EXERCISE INSTRUCTIONS →
Say, as a bare number, how many lines of the listing contain "реализации".

-- Opening Marker --

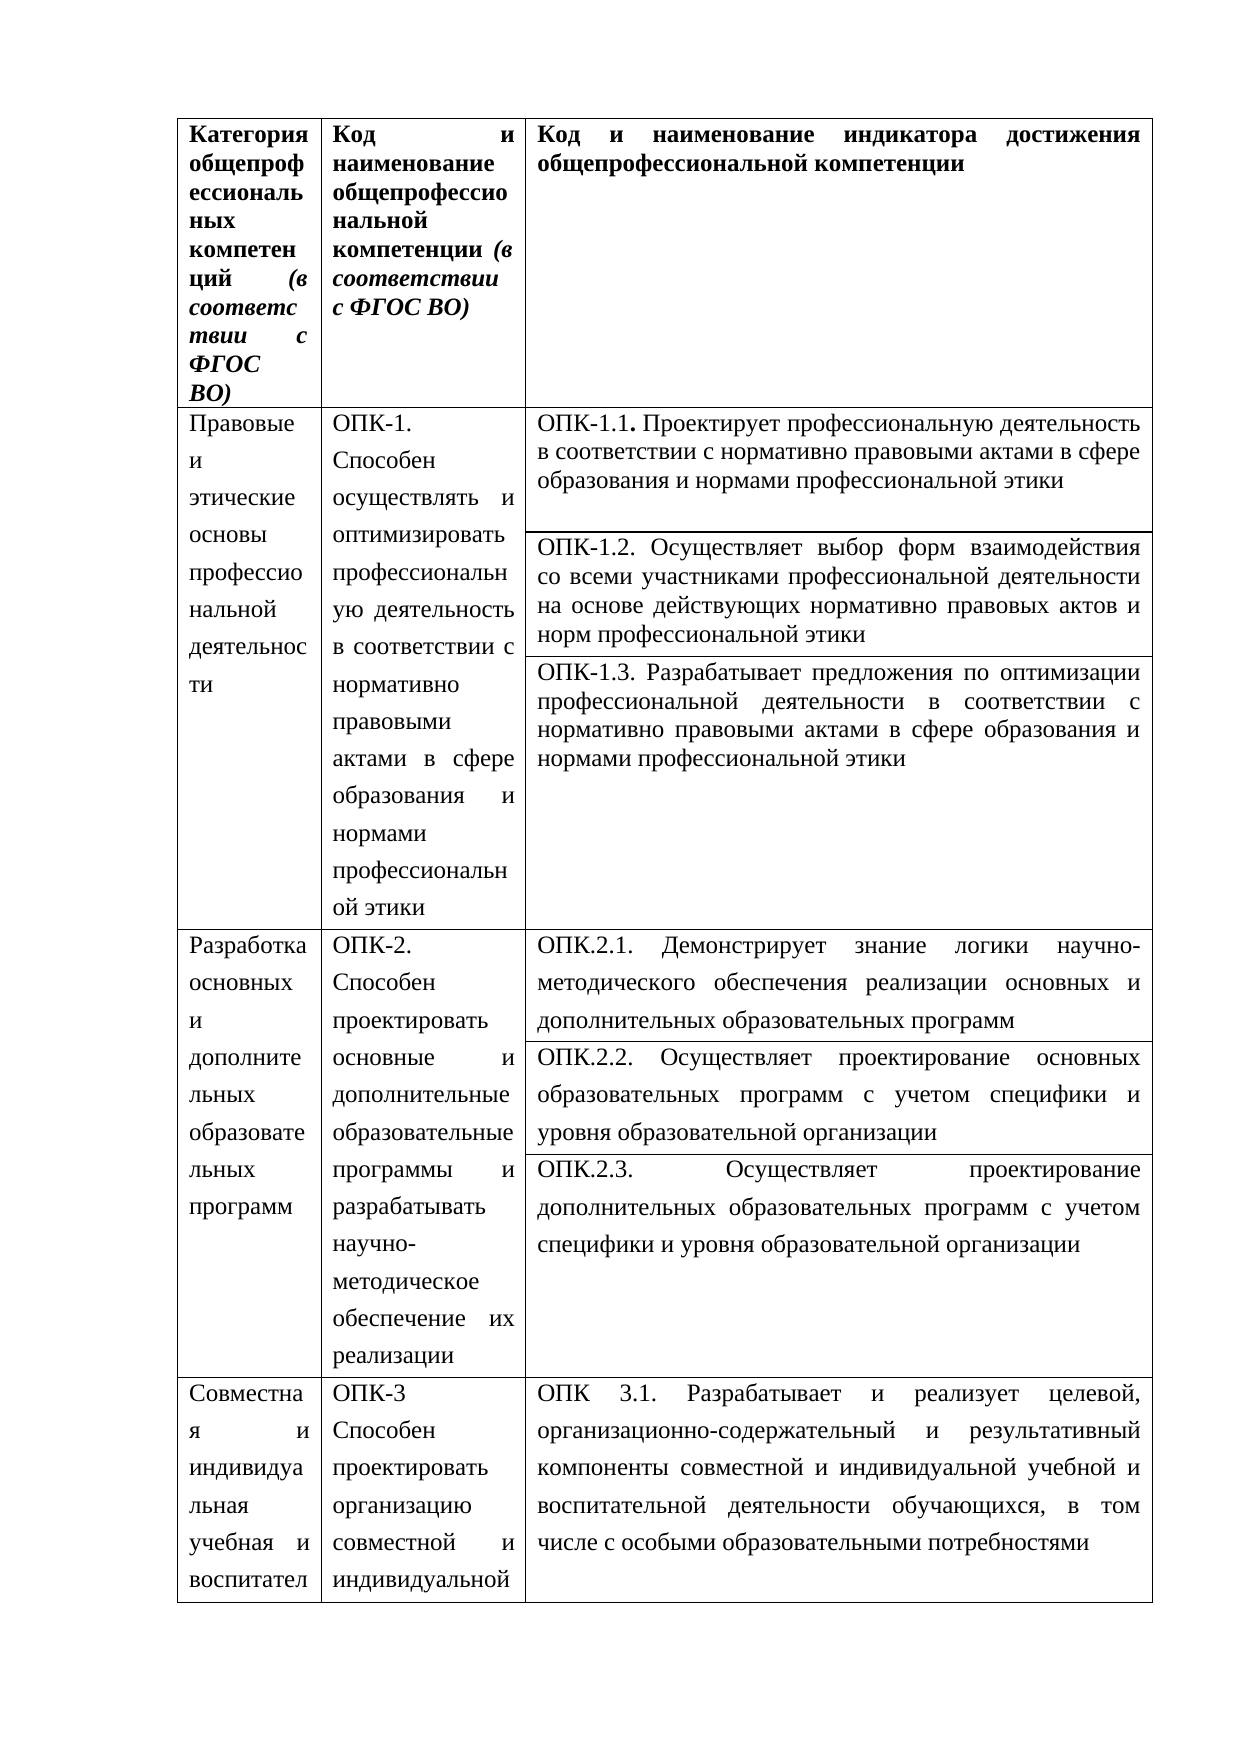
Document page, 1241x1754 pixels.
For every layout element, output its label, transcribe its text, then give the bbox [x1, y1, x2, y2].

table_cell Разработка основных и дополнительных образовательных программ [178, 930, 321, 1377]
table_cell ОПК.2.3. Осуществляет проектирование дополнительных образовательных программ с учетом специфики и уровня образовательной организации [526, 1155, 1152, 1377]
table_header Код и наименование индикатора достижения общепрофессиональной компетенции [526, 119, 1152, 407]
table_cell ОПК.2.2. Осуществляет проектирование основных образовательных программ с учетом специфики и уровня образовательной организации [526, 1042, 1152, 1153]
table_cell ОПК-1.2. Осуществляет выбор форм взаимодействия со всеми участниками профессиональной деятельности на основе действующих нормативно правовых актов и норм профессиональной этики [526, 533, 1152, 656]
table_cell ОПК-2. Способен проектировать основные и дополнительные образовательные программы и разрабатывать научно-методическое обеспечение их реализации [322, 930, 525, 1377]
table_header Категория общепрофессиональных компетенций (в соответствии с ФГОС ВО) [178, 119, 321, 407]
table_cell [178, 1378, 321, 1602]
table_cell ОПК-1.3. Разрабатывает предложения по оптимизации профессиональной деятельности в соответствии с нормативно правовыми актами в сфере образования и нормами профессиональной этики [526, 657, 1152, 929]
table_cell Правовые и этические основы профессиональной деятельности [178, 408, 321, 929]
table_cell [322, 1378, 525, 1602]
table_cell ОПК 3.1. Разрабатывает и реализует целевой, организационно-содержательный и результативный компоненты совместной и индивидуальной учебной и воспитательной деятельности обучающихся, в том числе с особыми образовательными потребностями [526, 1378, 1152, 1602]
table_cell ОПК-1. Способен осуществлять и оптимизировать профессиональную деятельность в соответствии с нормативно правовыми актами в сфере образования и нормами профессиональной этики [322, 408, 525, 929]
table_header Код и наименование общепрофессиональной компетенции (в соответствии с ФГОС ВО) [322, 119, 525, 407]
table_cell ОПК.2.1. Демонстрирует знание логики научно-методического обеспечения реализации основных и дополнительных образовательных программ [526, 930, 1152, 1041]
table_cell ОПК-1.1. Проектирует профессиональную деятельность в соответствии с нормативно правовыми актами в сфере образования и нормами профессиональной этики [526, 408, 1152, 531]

-- Closing Marker --
-- Opening Marker --

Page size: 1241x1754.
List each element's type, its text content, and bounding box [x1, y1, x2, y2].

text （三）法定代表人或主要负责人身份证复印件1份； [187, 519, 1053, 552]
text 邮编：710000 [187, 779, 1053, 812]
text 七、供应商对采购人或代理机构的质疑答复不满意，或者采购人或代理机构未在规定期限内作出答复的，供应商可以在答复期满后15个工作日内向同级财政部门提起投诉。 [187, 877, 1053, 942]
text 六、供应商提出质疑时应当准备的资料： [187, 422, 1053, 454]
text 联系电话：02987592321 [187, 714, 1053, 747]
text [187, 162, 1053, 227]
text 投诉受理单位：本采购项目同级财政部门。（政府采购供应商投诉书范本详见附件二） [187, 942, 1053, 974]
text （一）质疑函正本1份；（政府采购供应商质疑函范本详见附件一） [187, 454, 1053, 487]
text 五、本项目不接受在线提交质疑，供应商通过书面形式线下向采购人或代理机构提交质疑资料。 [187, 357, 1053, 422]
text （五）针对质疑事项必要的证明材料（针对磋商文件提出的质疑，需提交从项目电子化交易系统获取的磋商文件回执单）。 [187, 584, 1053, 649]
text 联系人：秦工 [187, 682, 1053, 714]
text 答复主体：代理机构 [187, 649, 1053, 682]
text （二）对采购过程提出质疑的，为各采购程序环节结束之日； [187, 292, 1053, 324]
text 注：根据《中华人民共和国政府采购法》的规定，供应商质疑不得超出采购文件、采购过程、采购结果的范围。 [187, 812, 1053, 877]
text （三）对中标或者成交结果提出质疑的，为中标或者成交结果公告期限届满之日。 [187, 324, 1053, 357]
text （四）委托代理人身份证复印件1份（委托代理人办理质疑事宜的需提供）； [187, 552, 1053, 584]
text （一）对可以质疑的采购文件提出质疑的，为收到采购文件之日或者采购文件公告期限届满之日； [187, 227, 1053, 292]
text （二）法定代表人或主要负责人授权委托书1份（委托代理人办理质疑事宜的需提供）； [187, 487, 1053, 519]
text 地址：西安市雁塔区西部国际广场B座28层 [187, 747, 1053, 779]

-- Closing Marker --
-- Opening Marker --

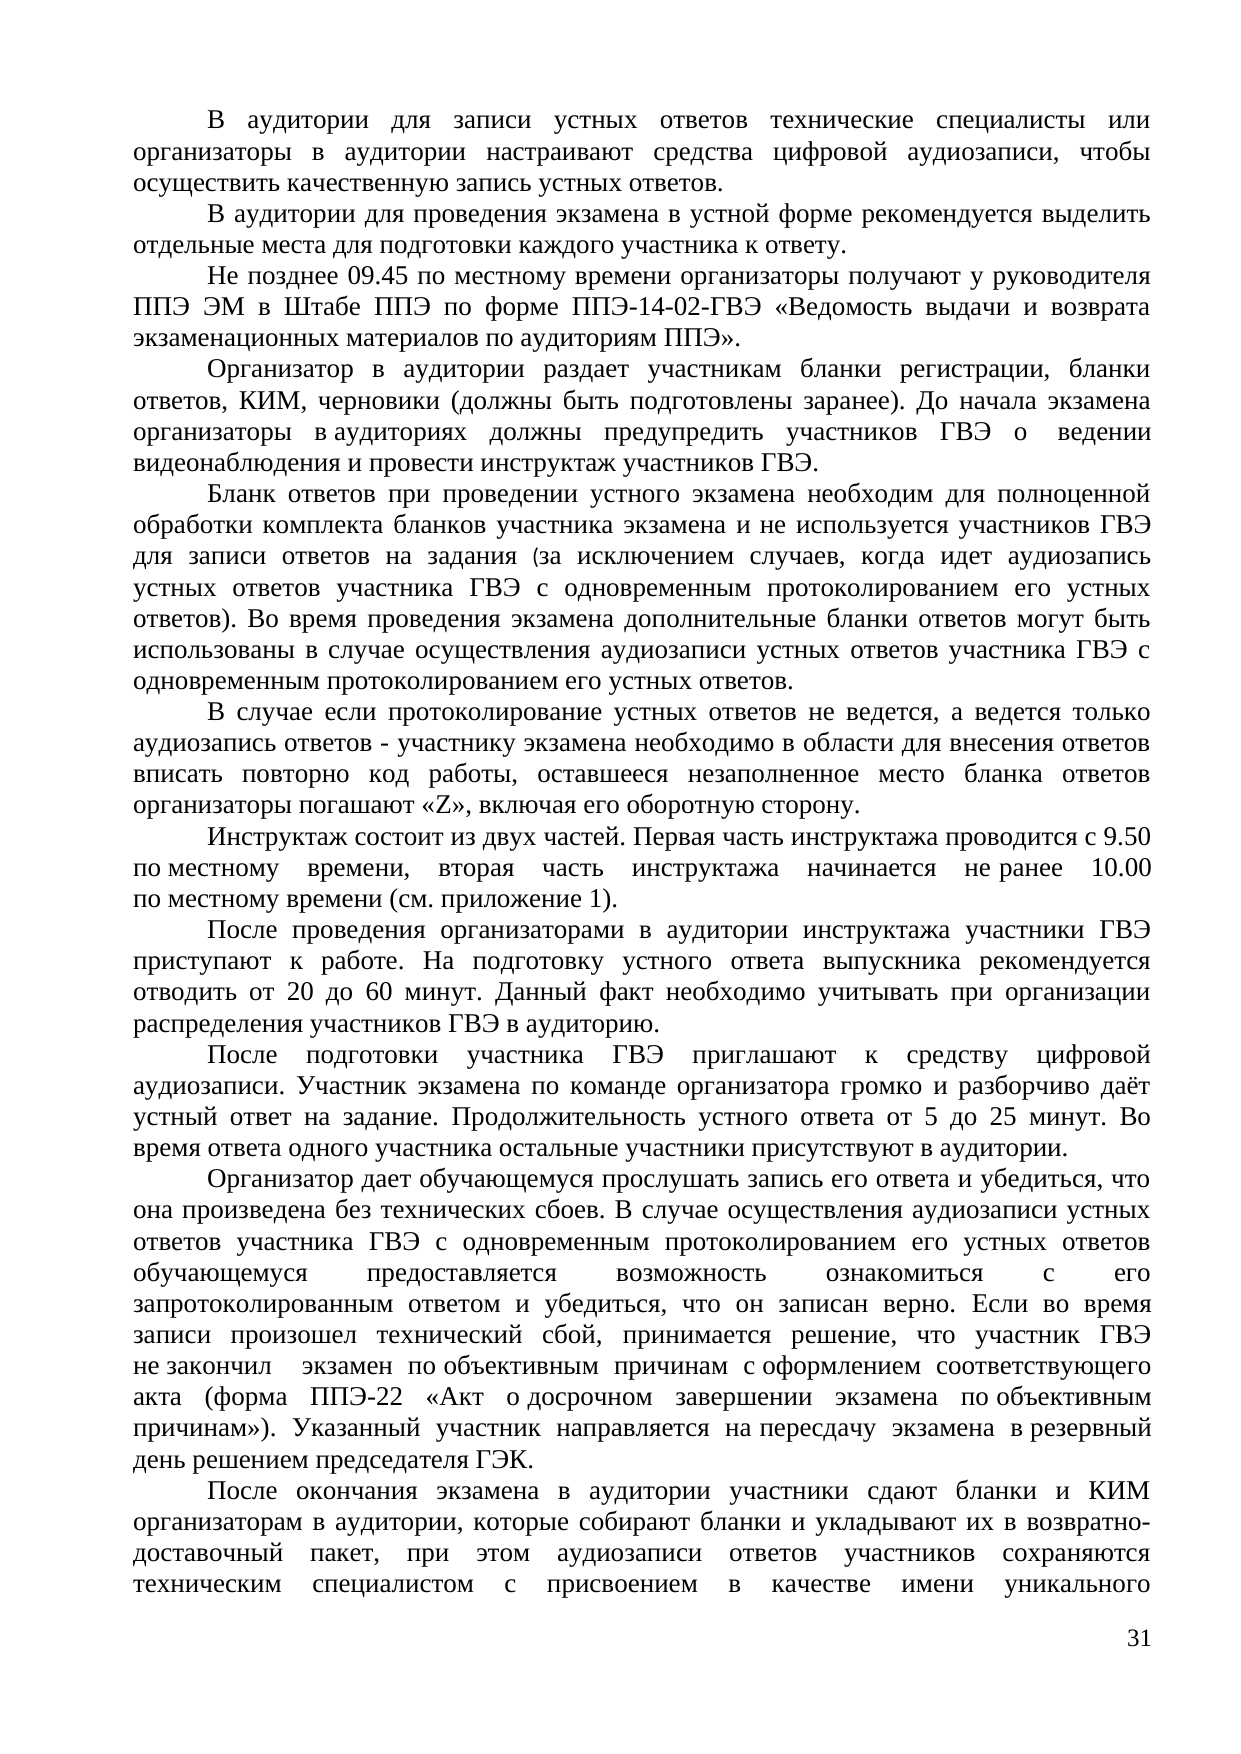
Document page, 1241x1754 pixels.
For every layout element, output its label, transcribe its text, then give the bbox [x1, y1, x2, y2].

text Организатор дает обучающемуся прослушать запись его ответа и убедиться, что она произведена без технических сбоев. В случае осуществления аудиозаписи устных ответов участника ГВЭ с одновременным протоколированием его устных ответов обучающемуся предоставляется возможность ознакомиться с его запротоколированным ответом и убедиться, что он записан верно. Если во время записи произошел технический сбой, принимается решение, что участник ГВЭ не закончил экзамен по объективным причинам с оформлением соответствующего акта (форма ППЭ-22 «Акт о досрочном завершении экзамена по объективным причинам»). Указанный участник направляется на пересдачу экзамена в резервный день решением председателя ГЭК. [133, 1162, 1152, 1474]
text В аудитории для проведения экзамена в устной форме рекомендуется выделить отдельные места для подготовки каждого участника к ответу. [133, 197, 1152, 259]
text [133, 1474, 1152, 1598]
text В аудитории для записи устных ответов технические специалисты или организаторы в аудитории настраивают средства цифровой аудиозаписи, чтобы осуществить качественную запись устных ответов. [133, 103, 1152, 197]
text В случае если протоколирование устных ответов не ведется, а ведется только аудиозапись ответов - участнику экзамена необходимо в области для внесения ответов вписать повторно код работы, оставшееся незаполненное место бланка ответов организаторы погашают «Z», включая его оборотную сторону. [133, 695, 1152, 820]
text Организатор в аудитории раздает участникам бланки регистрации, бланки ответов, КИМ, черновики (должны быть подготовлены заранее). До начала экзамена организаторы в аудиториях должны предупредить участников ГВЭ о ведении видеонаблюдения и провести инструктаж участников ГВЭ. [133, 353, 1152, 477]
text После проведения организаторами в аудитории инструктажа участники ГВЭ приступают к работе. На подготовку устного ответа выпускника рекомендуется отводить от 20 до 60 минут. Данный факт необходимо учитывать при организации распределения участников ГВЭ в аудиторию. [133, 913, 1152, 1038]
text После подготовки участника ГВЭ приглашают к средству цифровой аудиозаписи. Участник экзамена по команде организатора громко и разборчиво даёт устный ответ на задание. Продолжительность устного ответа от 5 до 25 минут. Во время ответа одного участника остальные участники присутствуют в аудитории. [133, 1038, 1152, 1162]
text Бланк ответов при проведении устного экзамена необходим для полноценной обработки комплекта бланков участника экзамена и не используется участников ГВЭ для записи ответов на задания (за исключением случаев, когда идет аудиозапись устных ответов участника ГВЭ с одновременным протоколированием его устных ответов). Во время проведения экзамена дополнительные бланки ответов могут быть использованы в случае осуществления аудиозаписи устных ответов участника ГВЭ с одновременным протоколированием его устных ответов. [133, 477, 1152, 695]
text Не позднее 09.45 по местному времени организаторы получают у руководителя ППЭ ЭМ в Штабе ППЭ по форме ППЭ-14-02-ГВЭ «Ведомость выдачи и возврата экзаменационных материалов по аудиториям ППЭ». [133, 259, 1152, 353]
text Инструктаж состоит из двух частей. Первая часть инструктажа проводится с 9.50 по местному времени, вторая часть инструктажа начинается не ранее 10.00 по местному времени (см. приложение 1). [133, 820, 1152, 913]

-- Closing Marker --

ANSWER BOX →
2